The words “ or those administering my estate ” seem to be apt words to describe persons coming legally to the administration of the estate. A reasonable construction of them seems to require me to hold that it was the intent of the testator that the payment of the legacy, in the case of the death of the executrix, should be made by those administering the estate, upon the children “severally arriving at the age of twenty-one,” and that they, therefore, are the persons intended by him to receive the interest on that legacy and apply the same from time to time for “ the support, maintenance and education of (his) said two grandchildren, Daisy and Lillian Tucker, and for the support and maintenance of their mother, Mary Tucker, until (his) said grandchildren shall arrive to age of twenty-one.”
It was said by Comstock, Oh. J., in Beekman v. Bonsor (23 N. Y., 303): “ The plaintiff is the administrator, with the will annexed, but he cannot in that character execute powers and trusts which were personal to the executors who have renounced. The statute, it is true, provides that ‘ in all cases where letters of administration with the will annexed shall be granted, the will of the deceased shall be observed and performed; and the administj'ators with such wills shall have the same rights and powers, and be subject to the same duties, as if they had been named executors in such will.’ ”
If the will before us was silent upon the subject of who should control and apply the body of the legacy, or the income thereof, it might be necessary that a trustee should be appointed. It has been settled by numerous adjudications that a testator may provide for a successor to an executor, and may provide that an executor may name his successor.
We think that within that principle it may be said to be competent for a testator to clothe persons administering his estate after the death of a designated executor with the rights and powers of an executor. It is a sufficient description when the designation is sufficiently certain that the person intended “ can be ascertained and known when the right to receive it accrues.” (Holmes v. Mead, 52 N. Y., 343.)
*632In this case the administrators with the will annexed are the persons referred to by the testator in the clause in the will directing the control of the body, as well as the interest of the legacy by his executrix, “ or those administering (his) said estate.”

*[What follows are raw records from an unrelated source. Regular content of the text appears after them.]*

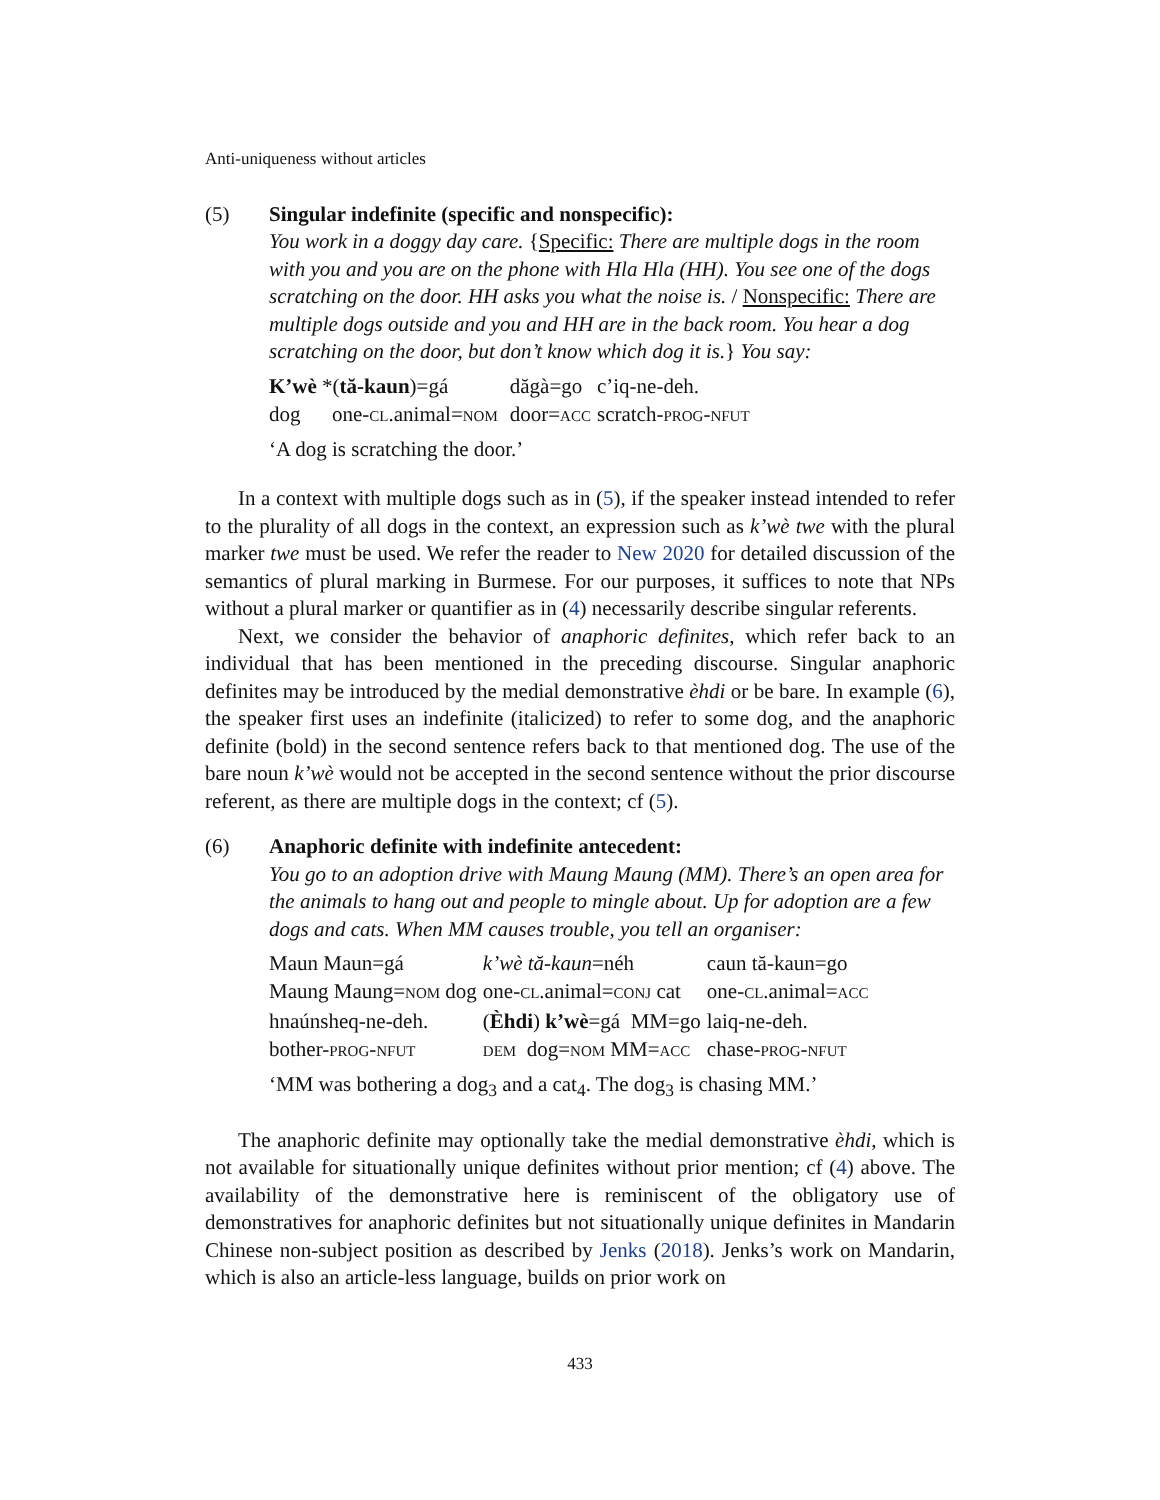Anti-uniqueness without articles
(5) Singular indefinite (specific and nonspecific):
You work in a doggy day care. {Specific: There are multiple dogs in the room with you and you are on the phone with Hla Hla (HH). You see one of the dogs scratching on the door. HH asks you what the noise is. / Nonspecific: There are multiple dogs outside and you and HH are in the back room. You hear a dog scratching on the door, but don’t know which dog it is.} You say:
| K’wè *( tă-kaun )=gá | | dăgà=go | c’iq-ne-deh. |
| dog one- CL .animal= NOM | | door= ACC | scratch- PROG - NFUT |
‘A dog is scratching the door.’
In a context with multiple dogs such as in (5), if the speaker instead intended to refer to the plurality of all dogs in the context, an expression such as k’wè twe with the plural marker twe must be used. We refer the reader to New 2020 for detailed discussion of the semantics of plural marking in Burmese. For our purposes, it suffices to note that NPs without a plural marker or quantifier as in (4) necessarily describe singular referents.
Next, we consider the behavior of anaphoric definites, which refer back to an individual that has been mentioned in the preceding discourse. Singular anaphoric definites may be introduced by the medial demonstrative èhdi or be bare. In example (6), the speaker first uses an indefinite (italicized) to refer to some dog, and the anaphoric definite (bold) in the second sentence refers back to that mentioned dog. The use of the bare noun k’wè would not be accepted in the second sentence without the prior discourse referent, as there are multiple dogs in the context; cf (5).
(6) Anaphoric definite with indefinite antecedent:
You go to an adoption drive with Maung Maung (MM). There’s an open area for the animals to hang out and people to mingle about. Up for adoption are a few dogs and cats. When MM causes trouble, you tell an organiser:
| Maun Maun=gá | k’wè tă-kaun =néh | caun tă-kaun=go |
| Maung Maung= NOM dog | one- CL .animal= CONJ cat | one- CL .animal= ACC |
| hnaúnsheq-ne-deh. | ( Èhdi ) k’wè =gá MM=go | laiq-ne-deh. |
| bother- PROG - NFUT | DEM dog= NOM MM= ACC | chase- PROG - NFUT |
‘MM was bothering a dog<sub>3</sub> and a cat<sub>4</sub>. The dog<sub>3</sub> is chasing MM.’
The anaphoric definite may optionally take the medial demonstrative èhdi, which is not available for situationally unique definites without prior mention; cf (4) above. The availability of the demonstrative here is reminiscent of the obligatory use of demonstratives for anaphoric definites but not situationally unique definites in Mandarin Chinese non-subject position as described by Jenks (2018). Jenks’s work on Mandarin, which is also an article-less language, builds on prior work on
433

It follows, therefore, if these views be correct that there was no vacancy to be filled. When the executrix died, and the administrators with the will annexed were appointed, they were charged with the continuation of the rights and duties which had theretofore devolved upon the executrix, and it is their duty to deliver over the body of the legacy and to apply the interest accumulated or accruing thereon to the beneficiaries named by the will.
If they failed to discharge their duty an application may be made to the surrogate having jurisdiction of them to compel their observance of the provisions of the will, as now, by statute the surrogate has jurisdiction over administrators as such, and over testamentary trustees. (Code of Civil Pro., §§ 2815, 2819, etc.)
The order appealed from should be reversed, with ten dollars costs and disbursements.
Talcott, P. J., and Smith, J., concurred.Order reversed, with ten dollars costs and disbursements.